We used to have two gorgeous handmade wooden sand trays at our agency but when our boss left she naturally took her toys with her and that included the sand trays. I knew they were leaving but didn’t think much of it because I figured we’d get out the old Rubbermaid boxes we used to use and I thought, well, they aren’t as lovely but what the heck, they’ll work just fine.
Funny thing, though — they don’t work nearly as well.
An official sand tray is wooden and is painted blue inside (to symbolize water). They come in different sizes (and some of them are round) but the standard size is around 24″ x 30″ and about 3″ to 4″ deep. The reason they’re so big is they’re meant to hold an entire world. The reason they’re not even bigger is that they’re meant to hold that world in a space small enough that the child can see all of it without turning her head.
The Rubbermaid containers are smaller and they’re not as pretty. The small size matters because the kids who are used to the bigger trays are annoyed to find the worlds they make are now all cramped up. And the prettiness matters because the toys we use are our means to communicate with our clients and the better our tools, the more we are conveying our respect for what they have to say. I believe that the respect that comes with working in a solid, lovely sand tray makes a difference in how welcomed the child feels in our sessions together and the Rubbermaid fix — while workable — doesn’t have that same gravity and consideration.
I didn’t have a sand tray for my private practice because I was holding out for a good one and they’re not cheap. I kept thinking about giving in and buying something makeshift but I didn’t want to compromise. Once I saw the difference our switch to the Rubbermaid containers made in my sessions at the agency, I became even more determined to wait until I could get a good, solid, wooden tray.
Then I found these instructions for making your own. Hurray!
Now I’m not handy so I knew that I wasn’t up for the task but when I was talking to my father-in-law about it he volunteered to make me one.
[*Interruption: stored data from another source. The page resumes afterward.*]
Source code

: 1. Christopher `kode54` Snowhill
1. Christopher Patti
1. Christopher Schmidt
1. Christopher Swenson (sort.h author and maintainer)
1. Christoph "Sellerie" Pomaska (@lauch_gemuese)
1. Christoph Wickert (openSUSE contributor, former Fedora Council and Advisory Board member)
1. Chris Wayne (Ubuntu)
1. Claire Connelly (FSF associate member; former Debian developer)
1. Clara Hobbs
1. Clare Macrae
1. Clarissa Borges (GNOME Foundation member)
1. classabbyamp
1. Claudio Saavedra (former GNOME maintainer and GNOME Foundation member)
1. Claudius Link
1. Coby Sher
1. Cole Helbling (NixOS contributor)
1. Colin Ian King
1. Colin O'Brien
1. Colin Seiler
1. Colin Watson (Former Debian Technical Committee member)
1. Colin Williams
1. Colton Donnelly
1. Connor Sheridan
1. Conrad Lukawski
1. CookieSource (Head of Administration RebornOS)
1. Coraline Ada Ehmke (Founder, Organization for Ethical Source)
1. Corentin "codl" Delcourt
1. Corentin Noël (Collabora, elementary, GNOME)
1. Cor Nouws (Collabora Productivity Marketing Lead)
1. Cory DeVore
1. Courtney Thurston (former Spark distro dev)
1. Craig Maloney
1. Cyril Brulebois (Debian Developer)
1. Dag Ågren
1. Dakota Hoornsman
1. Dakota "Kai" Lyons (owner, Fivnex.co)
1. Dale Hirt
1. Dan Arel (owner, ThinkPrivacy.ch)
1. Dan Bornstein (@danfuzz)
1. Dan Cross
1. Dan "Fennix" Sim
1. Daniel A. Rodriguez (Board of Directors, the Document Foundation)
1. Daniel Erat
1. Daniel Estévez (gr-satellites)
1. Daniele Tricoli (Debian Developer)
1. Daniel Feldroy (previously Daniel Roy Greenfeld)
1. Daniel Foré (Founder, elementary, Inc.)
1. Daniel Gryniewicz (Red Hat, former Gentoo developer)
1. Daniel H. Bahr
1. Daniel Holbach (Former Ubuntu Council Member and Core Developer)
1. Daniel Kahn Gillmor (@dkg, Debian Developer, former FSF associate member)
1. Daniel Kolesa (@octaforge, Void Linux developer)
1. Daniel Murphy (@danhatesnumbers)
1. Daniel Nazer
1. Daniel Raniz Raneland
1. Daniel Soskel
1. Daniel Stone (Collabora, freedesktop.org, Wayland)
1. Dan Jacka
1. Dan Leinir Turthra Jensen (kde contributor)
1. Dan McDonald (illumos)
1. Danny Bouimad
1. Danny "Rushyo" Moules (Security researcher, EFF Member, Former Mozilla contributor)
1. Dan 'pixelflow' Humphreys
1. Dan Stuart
And he did and it is beautiful and I am thrilled.I’m still working on building up my miniature collection and exploring ways to display it to make it accessible (right now it’s a jumble). I’m thinking about using molding to create shelves for the figures but want to make sure that they’re not prone to tumbling off before I start drilling holes in the wall.
I love using the sand tray with my clients. It’s such a great way for a less verbal child to communicate with me and it calms down the sensory seekers like nothing else (except maybe play dough). Children who are feeling shy about choosing toys in the playroom will generally dive into sand tray work much more quickly and then it seems once they’ve established their place in the sand then they are able to transfer that sense of ownership over to the rest of the toys.
It’s also a useful way to get a better understanding of relationships since families can create trays together. Watching two brothers negotiate a world together gives me a glimpse of how they work together (or don’t) at home.
A sand tray is an important investment for anyone doing play therapy and getting a good one is definitely worth the time or money. (I tried to talk my father-in-law into making himself available for building one for local friends but he said that while it was an easy project, it’s not something he’s rushing to do again. But he does encourage the handy among you not to be afraid of trying to build your own.)